Exercise directions: Reproduce the lines from the one containing "Комплекты ОПС и оповещения" through the one containing "Солнечные панели", inclusive, changing "Аксессуары" to "Комплектующие" and keeping everything else the same.

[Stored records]

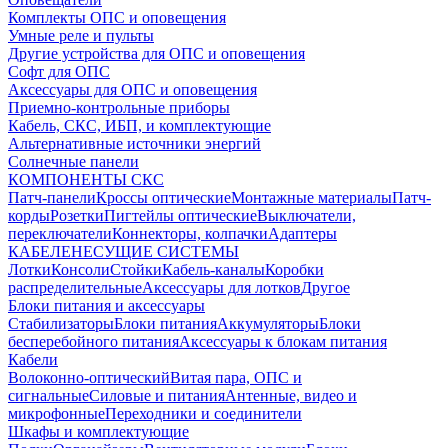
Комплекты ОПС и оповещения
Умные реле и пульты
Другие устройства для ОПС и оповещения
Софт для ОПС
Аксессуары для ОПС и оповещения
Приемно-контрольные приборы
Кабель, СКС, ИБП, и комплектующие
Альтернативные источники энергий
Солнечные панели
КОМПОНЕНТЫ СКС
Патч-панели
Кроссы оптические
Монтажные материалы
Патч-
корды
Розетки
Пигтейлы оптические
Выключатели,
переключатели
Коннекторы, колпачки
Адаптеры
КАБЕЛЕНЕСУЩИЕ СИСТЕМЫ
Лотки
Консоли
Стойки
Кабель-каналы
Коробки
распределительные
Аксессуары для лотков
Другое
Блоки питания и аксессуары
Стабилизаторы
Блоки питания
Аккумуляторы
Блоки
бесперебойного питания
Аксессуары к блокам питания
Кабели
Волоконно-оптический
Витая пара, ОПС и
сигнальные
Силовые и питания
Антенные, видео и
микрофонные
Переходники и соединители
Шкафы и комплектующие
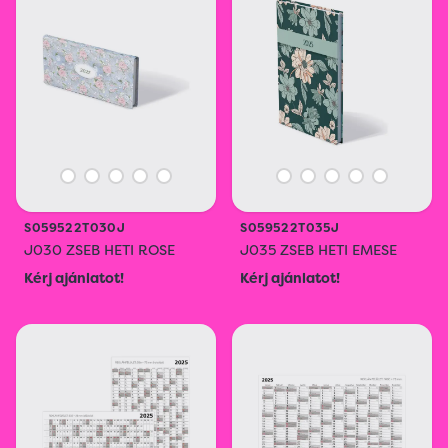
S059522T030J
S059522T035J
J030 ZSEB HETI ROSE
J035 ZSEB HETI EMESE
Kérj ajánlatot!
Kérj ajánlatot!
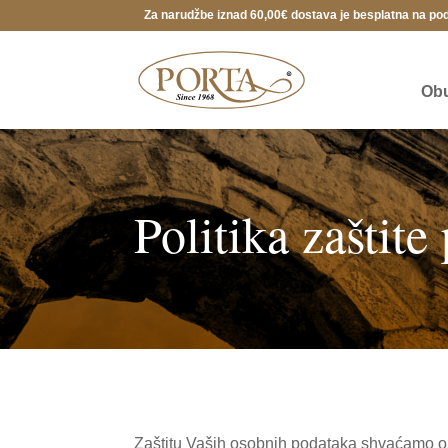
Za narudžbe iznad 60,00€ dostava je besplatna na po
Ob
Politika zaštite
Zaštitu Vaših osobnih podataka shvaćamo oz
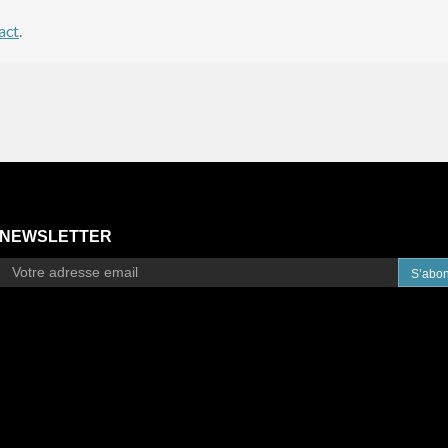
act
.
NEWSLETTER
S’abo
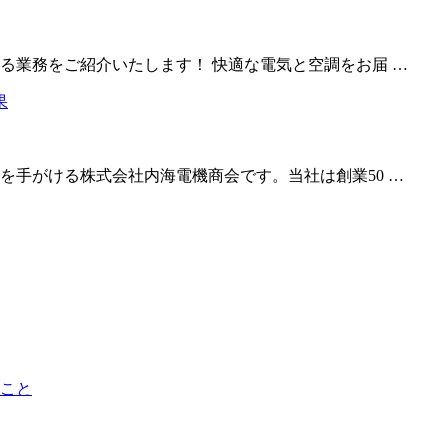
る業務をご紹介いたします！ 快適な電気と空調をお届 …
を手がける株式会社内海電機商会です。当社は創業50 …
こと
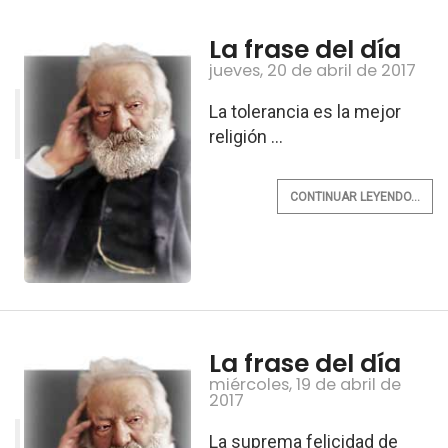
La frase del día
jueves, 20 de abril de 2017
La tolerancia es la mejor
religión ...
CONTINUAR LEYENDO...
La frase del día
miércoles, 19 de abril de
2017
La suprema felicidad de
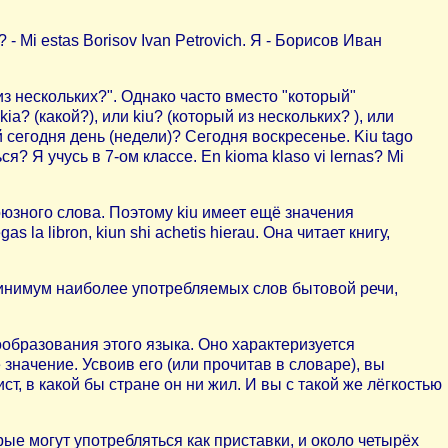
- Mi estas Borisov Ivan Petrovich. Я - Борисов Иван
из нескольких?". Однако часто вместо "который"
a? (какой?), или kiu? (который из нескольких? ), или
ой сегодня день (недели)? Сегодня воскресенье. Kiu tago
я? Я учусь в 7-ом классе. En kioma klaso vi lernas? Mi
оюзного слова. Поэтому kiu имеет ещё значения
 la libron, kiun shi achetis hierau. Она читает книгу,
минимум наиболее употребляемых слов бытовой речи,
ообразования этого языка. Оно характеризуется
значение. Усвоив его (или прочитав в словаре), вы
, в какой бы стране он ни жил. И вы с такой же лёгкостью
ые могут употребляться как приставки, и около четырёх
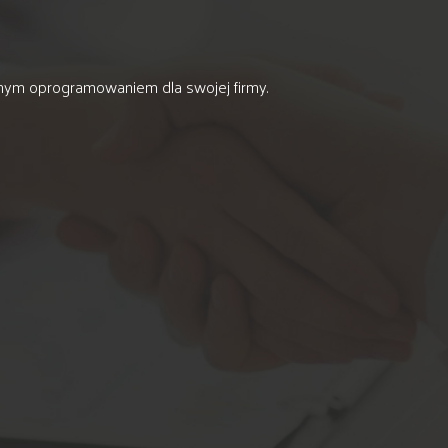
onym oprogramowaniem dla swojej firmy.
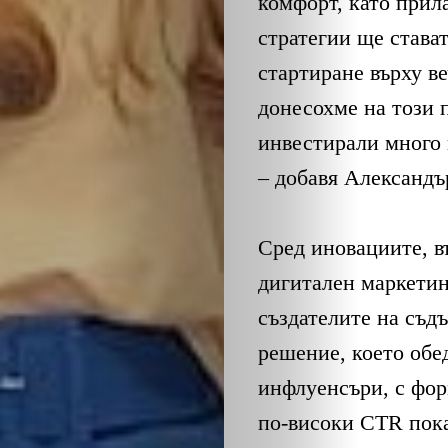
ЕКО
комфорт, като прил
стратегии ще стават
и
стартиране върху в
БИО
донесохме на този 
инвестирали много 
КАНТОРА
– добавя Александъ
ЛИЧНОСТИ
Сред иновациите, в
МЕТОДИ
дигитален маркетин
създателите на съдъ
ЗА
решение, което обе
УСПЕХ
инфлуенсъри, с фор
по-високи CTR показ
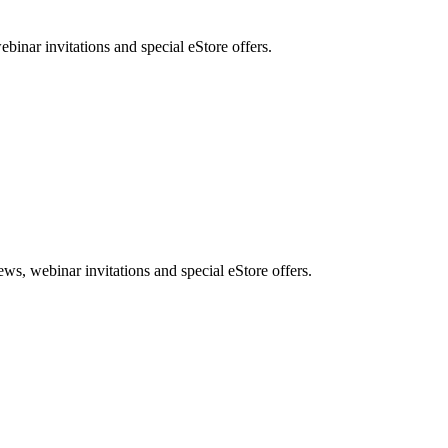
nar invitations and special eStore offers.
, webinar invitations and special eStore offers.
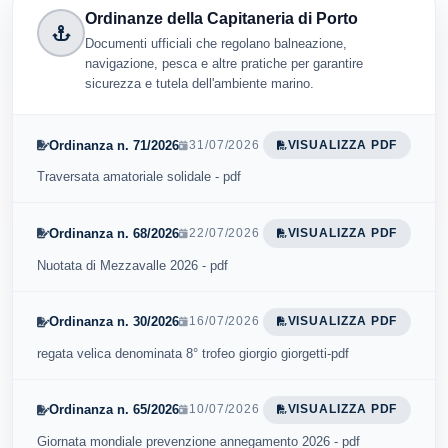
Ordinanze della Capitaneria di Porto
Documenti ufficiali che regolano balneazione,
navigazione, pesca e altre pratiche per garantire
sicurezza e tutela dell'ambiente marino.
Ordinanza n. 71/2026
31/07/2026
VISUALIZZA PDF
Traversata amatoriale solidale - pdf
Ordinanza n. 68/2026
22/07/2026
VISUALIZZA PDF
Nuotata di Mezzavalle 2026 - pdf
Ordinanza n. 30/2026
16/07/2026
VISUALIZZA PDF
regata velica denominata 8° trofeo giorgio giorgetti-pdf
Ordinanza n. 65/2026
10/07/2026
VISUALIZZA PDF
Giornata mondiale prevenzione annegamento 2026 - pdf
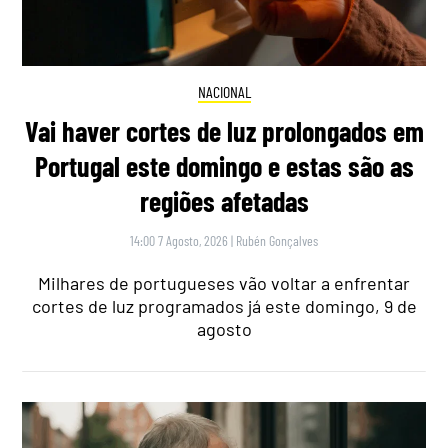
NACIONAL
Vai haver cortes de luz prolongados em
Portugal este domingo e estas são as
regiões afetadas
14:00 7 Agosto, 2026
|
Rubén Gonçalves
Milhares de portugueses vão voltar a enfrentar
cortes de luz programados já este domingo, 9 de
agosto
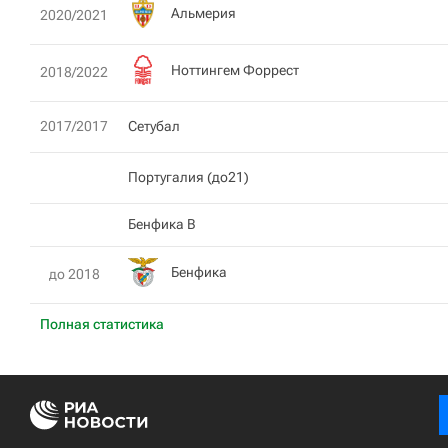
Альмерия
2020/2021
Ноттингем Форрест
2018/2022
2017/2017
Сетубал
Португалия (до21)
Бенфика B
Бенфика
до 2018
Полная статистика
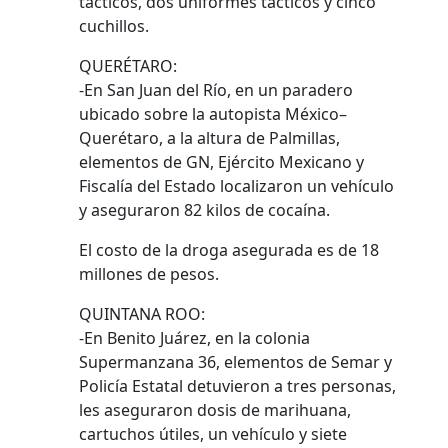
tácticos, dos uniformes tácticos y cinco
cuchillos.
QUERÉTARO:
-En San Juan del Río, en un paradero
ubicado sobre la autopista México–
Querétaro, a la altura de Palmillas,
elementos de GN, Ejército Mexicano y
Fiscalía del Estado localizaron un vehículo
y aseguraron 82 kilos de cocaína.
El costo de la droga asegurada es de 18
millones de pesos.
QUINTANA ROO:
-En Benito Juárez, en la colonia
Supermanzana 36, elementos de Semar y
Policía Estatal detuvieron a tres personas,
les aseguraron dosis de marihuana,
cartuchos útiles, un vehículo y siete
---
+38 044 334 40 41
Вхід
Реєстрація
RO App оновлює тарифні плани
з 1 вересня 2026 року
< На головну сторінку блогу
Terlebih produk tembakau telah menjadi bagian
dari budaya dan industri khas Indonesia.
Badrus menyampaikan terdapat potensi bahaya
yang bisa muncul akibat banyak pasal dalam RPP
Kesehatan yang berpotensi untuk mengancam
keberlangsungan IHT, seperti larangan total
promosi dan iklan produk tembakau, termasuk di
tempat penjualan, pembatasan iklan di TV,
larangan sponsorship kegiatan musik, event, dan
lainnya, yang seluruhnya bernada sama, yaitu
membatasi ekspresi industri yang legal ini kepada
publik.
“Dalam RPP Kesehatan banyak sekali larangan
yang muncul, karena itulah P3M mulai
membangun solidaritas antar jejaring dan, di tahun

Result of this exercise:
Комплекты ОПС и оповещения
Умные реле и пульты
Другие устройства для ОПС и оповещения
Софт для ОПС
Комплектующие для ОПС и оповещения
Приемно-контрольные приборы
Кабель, СКС, ИБП, и комплектующие
Альтернативные источники энергий
Солнечные панели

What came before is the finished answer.